The technical term for this is "major public relations disaster." And one that is wholly unneeded by a city wishing to distinguish itself for its ability to attract top global knowledge worker talent.

It's time to go back to the drawing board and rethink the system. Professional managers always plan for the downside, even if they are currently enjoying the fruits of an upswing.

Bazzy believes the issue is academic for now. The practice of lending to risky buyers is not widespread in the UAE, he says. Even when personal loans are considered, this activity represents only a small part of the economy.

But that is rapidly changing. Over the past year, the value of mortgages in the UAE has almost doubled to Dh45.7 billion, Reuters recently reported. Plus, Dubai's population is growing at 7.9 per cent a year, an increase of perhaps 358,000 people between now and 2010.

That number could be as high as a half million, investment banking firm EFG-Hermes thinks. At the same time, 277,000 new residential housing units are expected to come onto the market, mostly in 2009 and mid-2010.

"What happened was good," says Bazzy, referring to the sub-prime credit crunch, because it forced bankers to examine their portfolios. Plus, he notes, the economic situations in the US and UAE are very different. He agrees that the US crisis may be an opportunity for local investors to acquire assets at attractive prices.

Whether sub-prime is introduced into the UAE or not is beside the point.

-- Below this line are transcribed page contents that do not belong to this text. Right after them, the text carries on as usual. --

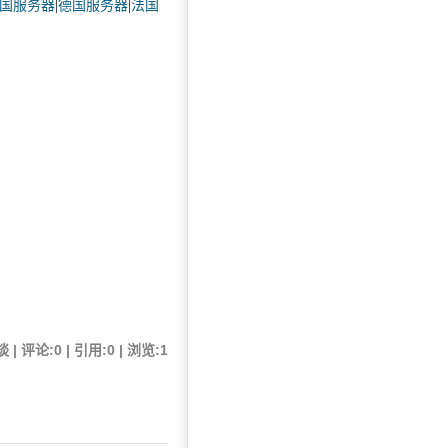
国服务器
|
德国服务器
|
法国
 | 评论:0 | 引用:0 | 浏览:
1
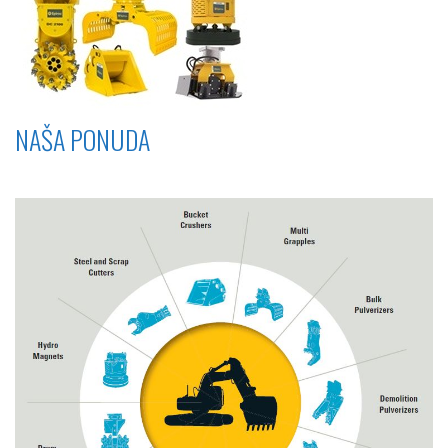
NAŠA PONUDA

The main issues, says Shahbaz, are that local financial markets have high quality information to work with, good underwriting practices and conduct lending practices diligently. "This is the message that needs to be reinforced."

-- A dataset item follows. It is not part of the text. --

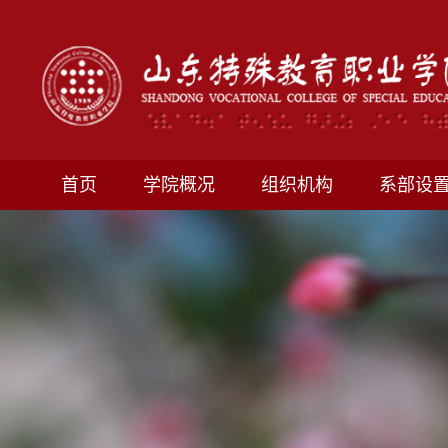
首页
学院概况
组织机构
系部设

What is sub-prime lending?

What is sub-prime lending? In western housing markets like the US, a sub-prime borrower is someone with a relatively low credit rating. That person may be slow paying his or her financial obligations. Or he may have a great deal of available credit, even if that credit is not being used, suggesting the potential for problems.

If a person inquires frequently about obtaining credit for a personal loan, or for an auto or home, whether or not the money is ever borrowed, that lowers his credit rating.

All this information and more are collected by credit bureaus in the US. The result is an enormous reservoir of information about who pays their bills and who does not. From this data, credit bureaus calculate a credit score, which basically grades a consumer on is creditworthiness.

An "A" borrower is one with the best credit score. Sub-prime borrowers have lower scores, but still within an acceptable range. Investors are willing to lend to borrowers whether "A" or sub-prime, but they will charge sub-prime borrowers more.

The reason is that these borrowers are riskier. A basic axiom in finance is that the riskier the investment, the higher the reward must be.

In fact, sub-prime loans are generally considered to be a lucrative investment because investors pay so much interest. This, of course, attracts investors.

In the US and even in the UK, where concerns about a sub-prime crisis also exist, problems have been exacerbated by sloppy lending habits. Many loans are arranged by mortgage brokers who put borrowers into unsuitable loan programs because they earn high commissions.

The problem is that sub-prime borrowers tend to be the weakest link in the economic chain, with few cash reserves and often low paying jobs. In January, for example, 14 per cent of US sub-prime borrowers were more than 60 days overdue on their loan payments.

As long as the economy is good, and home prices are rising, mortgage payments keep rolling in and investors continue earning their profits.

In the US, home prices have been rising aggressively for years. Now, that has slowed considerably which means that if a home owner is forced to sell, he may not be able to get his money back much less any return.

In some cases, the homeowner just walks away from the property. The loan on the house is then in default, and the bank or other lender may have to foreclose to recover their money.

If homeowners are not paying their loans, then the investors are not getting their profit, and may even lose some of the money they have invested.